Così ho letto delle difficoltà dei sedicenni alle prese con le conseguenze del loro amore – che a volte assume la faccia di un figlio inatteso –, ho letto la necessità di mentire, ho letto le incomprensioni fra studenti e docenti e quelle fra docenti e genitori, ho letto dell’adolescenza che inizia sempre prima e sembra non terminare mai, ho letto che bisognerebbe cercare insieme una strada per uscirne. Quest’ultimo un accenno interessante, certo; ma nulla più.
Attendevo una parola non banale da Concita, una di quelle cui spesso ci ha abituato, ma questa volta deve essere rimasta incastrata nella tastiera del computer. Succede, anche ai grandi.
Allora faccio così. Mi prendo io la briga di continuare il suo pezzo. Ovviamente lo faccio a modo mio, senza prestare le parole a nessuno.
Tralascio quindi l’analisi situazionale già brillantemente fatta, la disamina dei punti di inciampo dei giovani e la mancanza di dialogo fra generazioni. Parto dalla strada nuova piuttosto. Perché se strada per uscirne allora strada nuova, nuova rispetto a quelle già battute in modo infruttuoso nel passato.
In realtà la strada c’è già, ed è vecchissima. Occorrono però occhi nuovi per guardarla, perché di sguardo in fondo si tratta. È la strada di un rapporto soddisfacente, fra soggetti alla pari, differenti solo per età anagrafica, non per il pensiero che orienta il moto. La strada è proprio la forma che il rapporto assume, costituendosi come una vera partnership a beneficio di entrambi.

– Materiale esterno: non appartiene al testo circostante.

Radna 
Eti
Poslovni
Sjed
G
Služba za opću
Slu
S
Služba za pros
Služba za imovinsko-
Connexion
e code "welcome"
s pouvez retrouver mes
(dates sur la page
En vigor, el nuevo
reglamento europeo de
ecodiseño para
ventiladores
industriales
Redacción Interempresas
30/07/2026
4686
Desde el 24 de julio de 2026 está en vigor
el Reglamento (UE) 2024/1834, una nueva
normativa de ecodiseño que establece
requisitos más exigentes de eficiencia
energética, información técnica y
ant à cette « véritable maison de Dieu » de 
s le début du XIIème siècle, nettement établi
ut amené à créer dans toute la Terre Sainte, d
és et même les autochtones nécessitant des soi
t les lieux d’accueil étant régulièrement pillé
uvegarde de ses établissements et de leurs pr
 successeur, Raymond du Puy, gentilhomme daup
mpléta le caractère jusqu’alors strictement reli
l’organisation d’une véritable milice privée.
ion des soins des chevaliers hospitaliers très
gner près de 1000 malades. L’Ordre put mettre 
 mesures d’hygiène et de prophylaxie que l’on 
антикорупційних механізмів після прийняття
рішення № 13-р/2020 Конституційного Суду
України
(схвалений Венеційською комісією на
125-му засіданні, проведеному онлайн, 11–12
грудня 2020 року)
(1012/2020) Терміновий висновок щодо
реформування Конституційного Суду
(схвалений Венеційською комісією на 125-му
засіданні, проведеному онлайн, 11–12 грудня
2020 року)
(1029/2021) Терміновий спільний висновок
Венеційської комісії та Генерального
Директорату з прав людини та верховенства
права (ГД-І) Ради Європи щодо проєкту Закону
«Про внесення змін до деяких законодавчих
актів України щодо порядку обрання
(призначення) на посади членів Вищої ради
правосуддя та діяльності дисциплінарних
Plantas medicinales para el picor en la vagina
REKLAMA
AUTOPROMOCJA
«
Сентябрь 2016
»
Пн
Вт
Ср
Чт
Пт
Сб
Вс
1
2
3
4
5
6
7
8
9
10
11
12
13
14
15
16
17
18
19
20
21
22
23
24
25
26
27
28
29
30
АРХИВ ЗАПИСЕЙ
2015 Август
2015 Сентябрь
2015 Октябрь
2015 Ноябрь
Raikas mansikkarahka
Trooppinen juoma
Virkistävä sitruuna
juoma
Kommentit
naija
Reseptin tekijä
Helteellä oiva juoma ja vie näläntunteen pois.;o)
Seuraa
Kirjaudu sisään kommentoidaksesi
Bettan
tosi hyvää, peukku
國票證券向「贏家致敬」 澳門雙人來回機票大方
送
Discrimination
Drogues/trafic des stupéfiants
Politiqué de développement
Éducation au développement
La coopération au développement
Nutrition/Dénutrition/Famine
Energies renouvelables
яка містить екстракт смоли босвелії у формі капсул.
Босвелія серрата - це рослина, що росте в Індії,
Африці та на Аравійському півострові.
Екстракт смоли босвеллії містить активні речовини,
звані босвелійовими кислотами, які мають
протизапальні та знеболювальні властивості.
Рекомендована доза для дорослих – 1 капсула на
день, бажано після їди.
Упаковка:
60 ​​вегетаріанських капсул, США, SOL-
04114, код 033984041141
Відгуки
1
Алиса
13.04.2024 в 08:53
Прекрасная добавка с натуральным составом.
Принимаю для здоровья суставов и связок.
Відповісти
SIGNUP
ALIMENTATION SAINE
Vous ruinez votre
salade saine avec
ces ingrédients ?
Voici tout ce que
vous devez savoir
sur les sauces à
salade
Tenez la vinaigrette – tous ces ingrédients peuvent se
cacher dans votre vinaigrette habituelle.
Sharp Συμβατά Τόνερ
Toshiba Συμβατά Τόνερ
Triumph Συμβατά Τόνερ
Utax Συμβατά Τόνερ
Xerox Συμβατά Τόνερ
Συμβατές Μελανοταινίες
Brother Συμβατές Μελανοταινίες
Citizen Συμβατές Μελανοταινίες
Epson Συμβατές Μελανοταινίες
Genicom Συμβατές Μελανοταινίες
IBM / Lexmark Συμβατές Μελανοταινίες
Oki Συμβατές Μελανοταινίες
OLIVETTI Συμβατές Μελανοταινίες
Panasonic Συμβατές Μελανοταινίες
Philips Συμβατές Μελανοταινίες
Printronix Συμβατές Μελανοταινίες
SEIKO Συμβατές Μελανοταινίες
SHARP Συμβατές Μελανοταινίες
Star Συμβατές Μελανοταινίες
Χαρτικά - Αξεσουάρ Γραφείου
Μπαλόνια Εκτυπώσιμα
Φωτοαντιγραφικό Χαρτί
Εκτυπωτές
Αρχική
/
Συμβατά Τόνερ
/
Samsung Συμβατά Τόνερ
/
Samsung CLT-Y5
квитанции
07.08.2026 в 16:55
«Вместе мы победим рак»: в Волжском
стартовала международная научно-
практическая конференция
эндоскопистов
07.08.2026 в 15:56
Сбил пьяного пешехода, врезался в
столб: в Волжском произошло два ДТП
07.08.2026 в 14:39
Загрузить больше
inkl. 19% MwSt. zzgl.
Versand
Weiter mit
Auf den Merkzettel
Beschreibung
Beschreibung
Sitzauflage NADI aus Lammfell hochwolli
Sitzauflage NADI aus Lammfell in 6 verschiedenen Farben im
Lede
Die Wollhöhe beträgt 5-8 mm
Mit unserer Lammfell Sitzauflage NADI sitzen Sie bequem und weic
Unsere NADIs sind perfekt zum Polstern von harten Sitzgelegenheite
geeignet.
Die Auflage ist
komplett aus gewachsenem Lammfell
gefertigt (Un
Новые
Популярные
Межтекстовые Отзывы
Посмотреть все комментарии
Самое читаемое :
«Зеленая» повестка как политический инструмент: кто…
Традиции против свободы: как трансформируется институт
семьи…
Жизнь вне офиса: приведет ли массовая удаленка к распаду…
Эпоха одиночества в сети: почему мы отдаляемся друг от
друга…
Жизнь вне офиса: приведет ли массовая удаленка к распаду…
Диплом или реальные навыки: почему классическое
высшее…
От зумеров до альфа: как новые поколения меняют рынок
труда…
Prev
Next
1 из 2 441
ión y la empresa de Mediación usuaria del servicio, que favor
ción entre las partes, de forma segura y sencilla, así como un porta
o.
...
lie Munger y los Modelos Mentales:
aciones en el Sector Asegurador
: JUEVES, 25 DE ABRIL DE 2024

Ecco, la questione è come guardiamo i sedicenni. Sono davvero così stolti, impulsivi, preda degli ormoni e irragionevoli come a volte ci fanno credere? O non sono piuttosto, esattamente come noi, dei soggetti che, come possono, fanno i conti con il reale cercando di trovare una soluzione alla loro questione individuale? Non c’è dialogo, è vero. Ma per parlarsi occorre innanzitutto stimare la persona con cui si dialoga. Se penso che non sia in grado di capire, se la considero non-all’altezza o un interlocutore non interessante certo non spenderò parole inutili. Quindi una stima di partenza.
E poi occorre avere qualcosa da dire. Occorre ritenere sufficientemente interessante la propria vita – ossia i propri atti, pensieri, circostanze, compagnie – per essere raccontata a un altro.
In entrambi questi aspetti noi adulti difettiamo assai: tendiamo a non stimare i ragazzi e in fondo abbiamo anche pochino da dire, forse perché viviamo poco.
C’è di buono, però, che loro non mollano. Come si dice: non se ne fanno una ragione. Se incontrano qualcuno che li guarda con simpatia e che porta argomenti interessanti per la vita non se lo fanno scappare, almeno fin tanto che stanno ancora un po’ bene e si curano di loro stessi.
Per questo vorrei invitare Concita De Gregorio a conoscere i sedicenni che conosco io e che sfuggono all’analisi del suo pezzo. E magari ripensarlo, se non riscriverlo, tenendo conto di una tale novità. Loro sanno essere aperti, curiosi, vogliosi di capire e disponibili; certo, conservano tutto il loro temperamento fatto anche di intemperanze, riottosità e qualche volta malefatte, ma ciò per lo più come una forma di difesa che non dice mai l’ultima parola su di loro. Se trovano una strada percorribile, non si negano il cammino; non amano una fatica astratta, però si spendono per una meta convincente; sgranano gli occhi se hanno davanti un orizzonte.
Ecco come sono molti sedicenni oggi. Non vorremmo anche noi essere così?